Saturday, July 21, 2007

The Man Who Was Murdered

The story of the Marine who got away has gotten a lot of play - a really lot of play - since it came out yesterday.

Military judges at Camp Pendleton have decided that a 25-year-old Marine convicted of kidnapping and conspiring to murder an Iraqi man will not serve jail time. Instead, a three-judge panel gave Cpl. Trent Thomas of Madison, Ill., a bad-conduct discharge and busted him to private.


"Conspiring to murder." They did murder, and Thomas admitted that, and admitted that he knew that he had helped murder a man he knew to be innocent.

But I don't feel like giving him or his "punishment" much thought right now.

What's been bugging me about all these stories is that you hardly get a sense of the human on the other side of the equation: the man who was pulled from his home in the middle of the night - in his bathrobe - marched a half a mile while he repeatedly asked them, "Why mister, why?", thrown into a ditch, and shot at least three times in the face, and then several more times in the chest. The seven Marines and one Navy corpsman then left him with an AK-47 and a shovel by his side, both of which they had stolen earlier from his cousin's house. The group later said, as they had all planned beforehand, that they had come across the man digging a hole for a bomb, and killed him only after he shot at them.

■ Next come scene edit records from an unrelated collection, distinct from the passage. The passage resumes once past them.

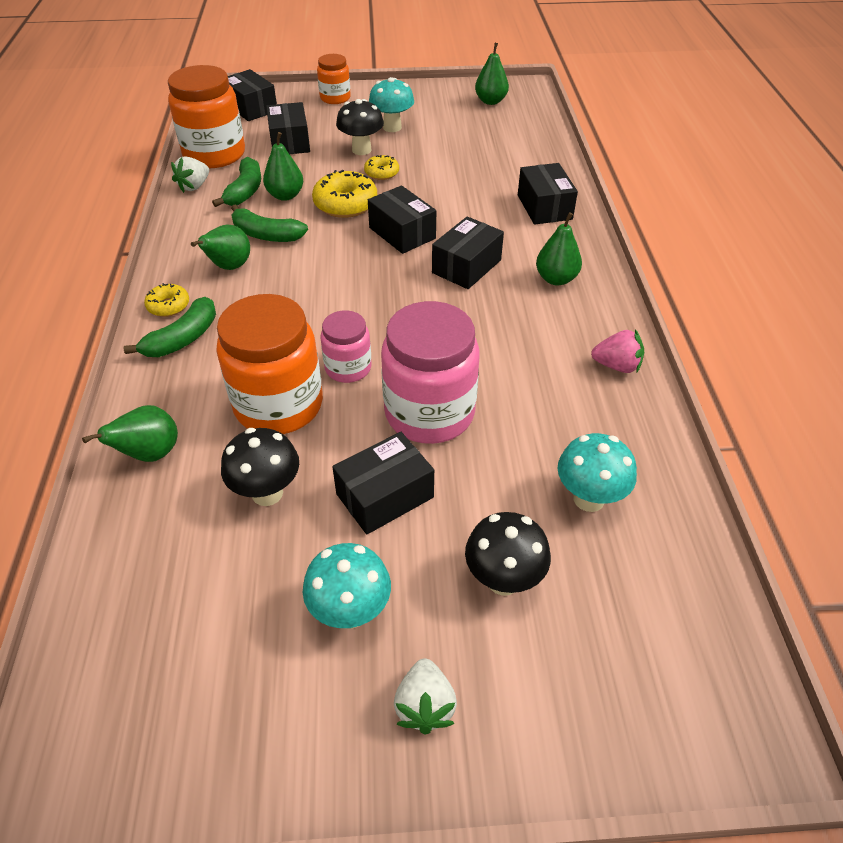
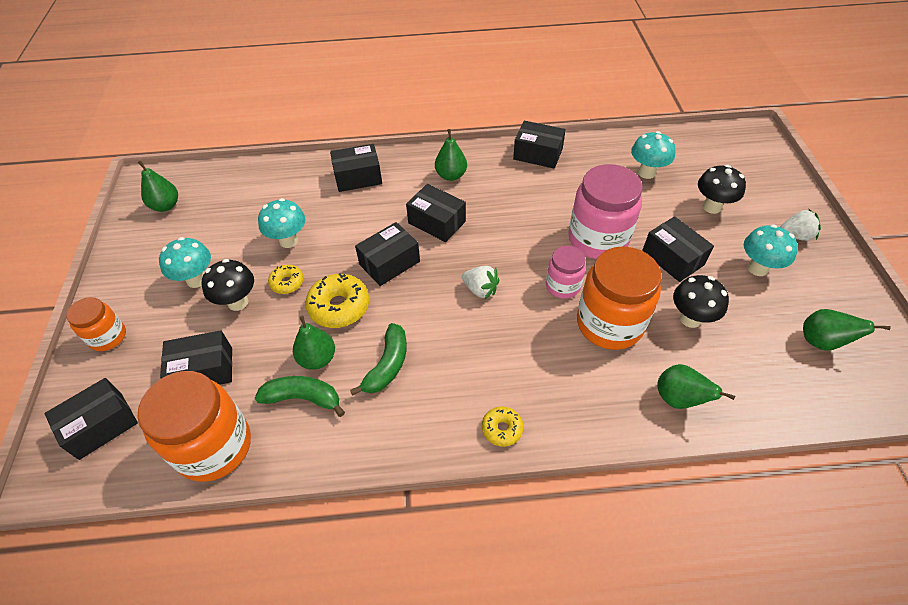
camera: 90 degrees left, 5 degrees up
(183, 339) = (546, 406): green banana -> none
(194, 186) = (285, 453): white strawberry -> white strawberry (480, 290)
(229, 267) = (440, 388): green pear -> green pear (821, 342)
(440, 169) = (288, 241): none -> turquoise mushroom
(617, 366) = (538, 154): pink strawberry -> black box

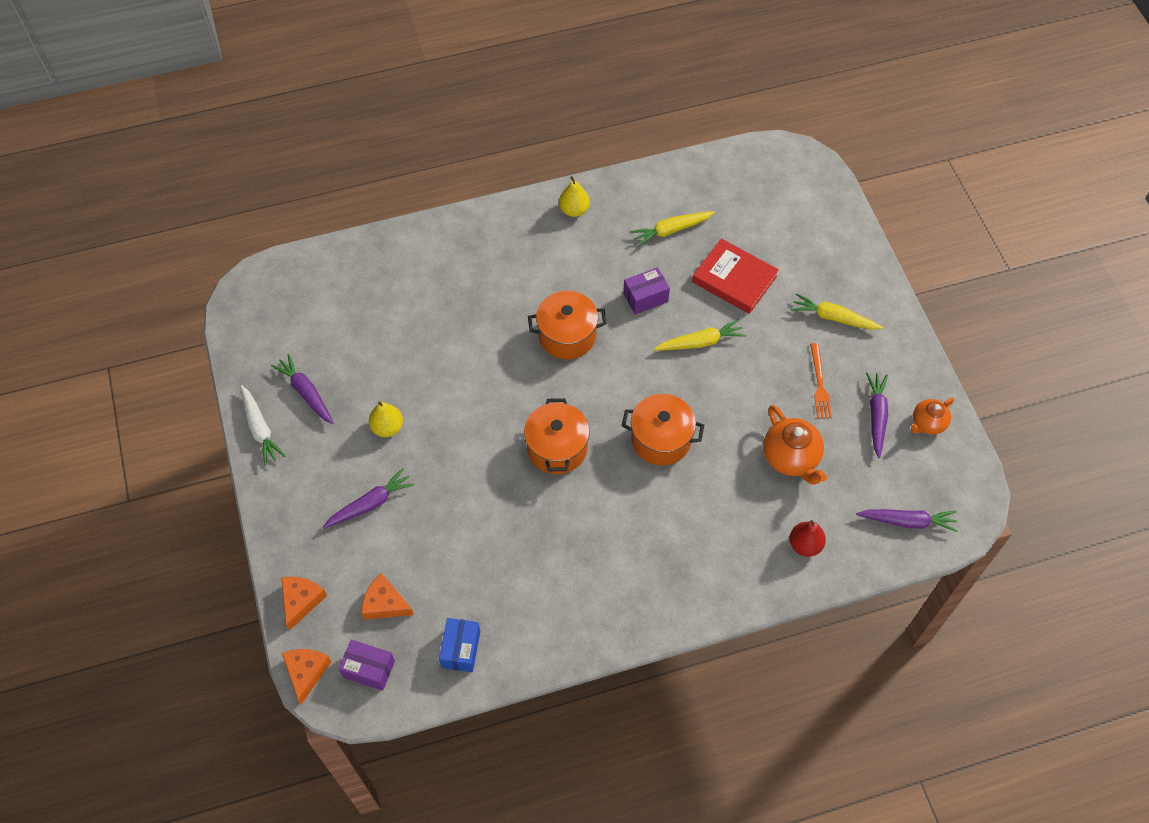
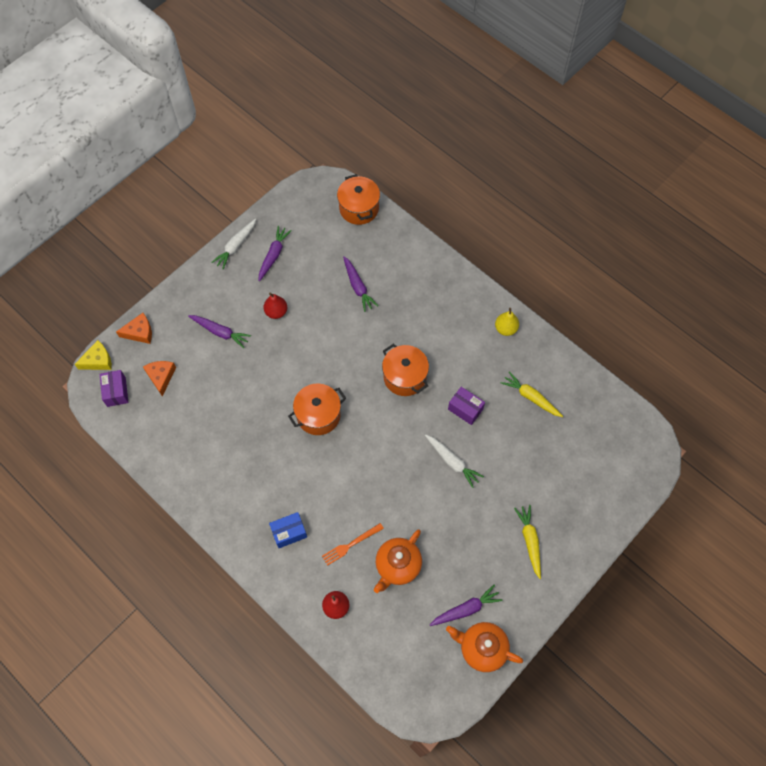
camera: 60 degrees right, 5 degrees up
(306, 672) = (98, 360): orange cheese -> yellow cheese
(387, 427) = (276, 312): yellow pear -> red pear
(461, 649) = (153, 434): blue box -> blue box (289, 532)
(661, 439) = (362, 475): orange pot -> orange pot (359, 208)
(700, 342) = (452, 462): yellow carrot -> white carrot
(734, 279) = (518, 458): red book -> none
(819, 383) = (468, 557): orange fork -> orange fork (351, 544)
(907, 521) = (393, 669): purple carrot -> purple carrot (358, 287)
(927, 423) = (482, 648): orange teapot -> orange teapot, size x1.59

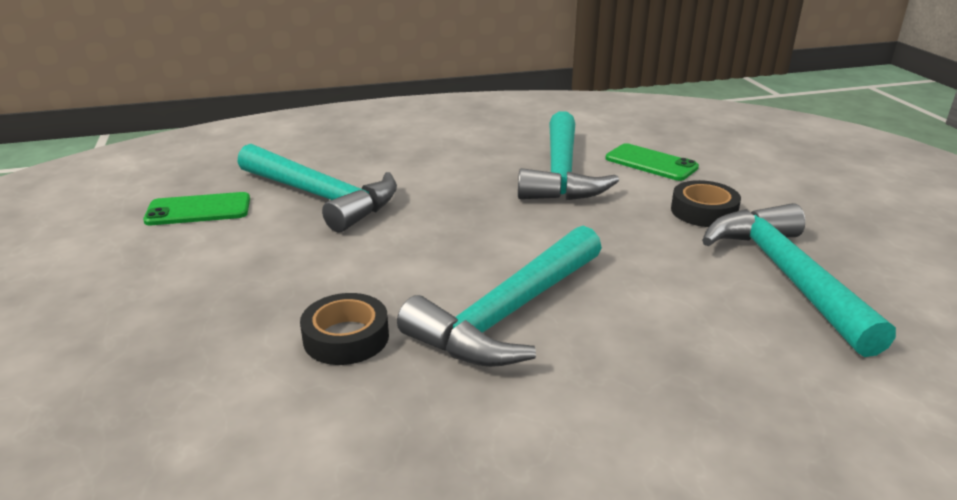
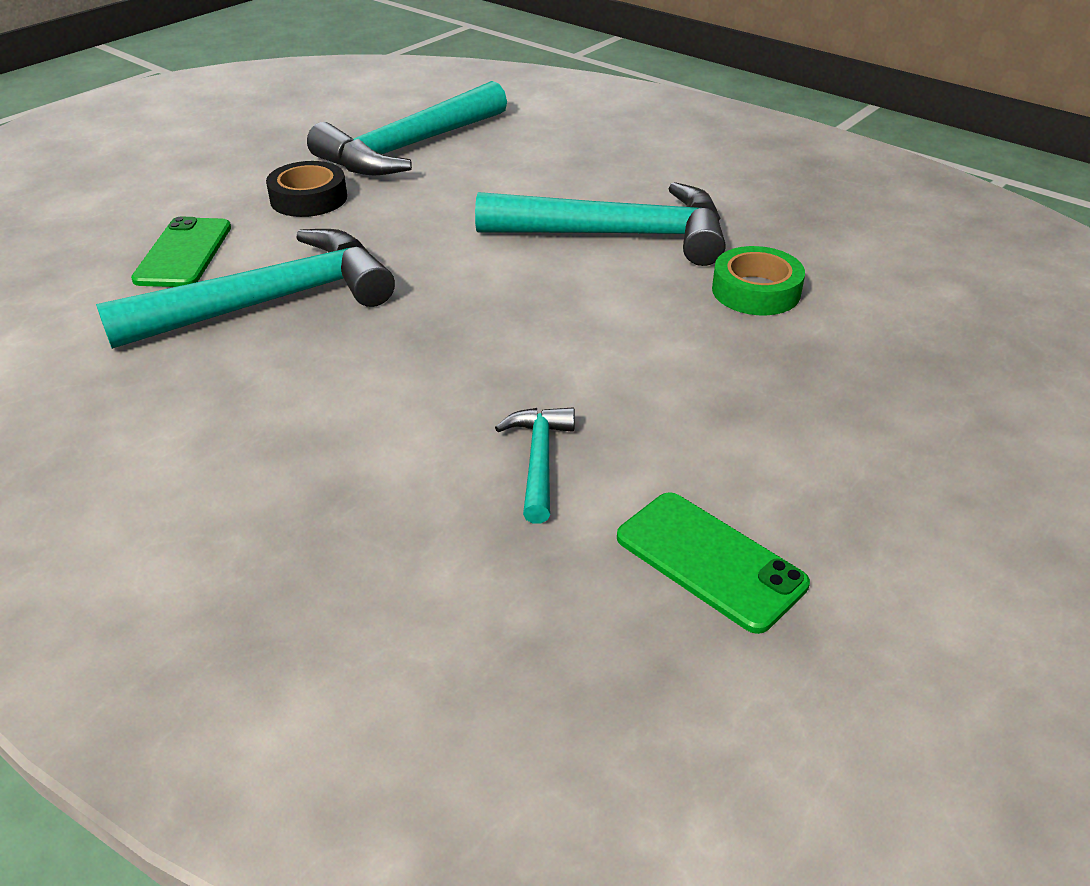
camera: 125 degrees left, 10 degrees up
(321, 197) = (539, 461): turquoise hammer -> turquoise hammer, size x0.47
(346, 337) = (756, 291): black tape -> green tape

The man they killed was a 52-year-old named Hashim. He was, by all accounts, a small man, and disabled, and he had poor eyesight. He was known in his village as "Hasim the Lame," because he had a rod in his leg, put there to repair a wound suffered in a farming accident some 15 years earlier. His family - his wife, his eleven children, at least two of his brothers and their families - were home when he was taken. They later heard gunshots, but wouldn't know until the next day, when a brother was asked to identify a body - which he at first couldn't identify because the face was so badly mutilated - that he had been killed.

His full name was Hashim Ibrahim Awad.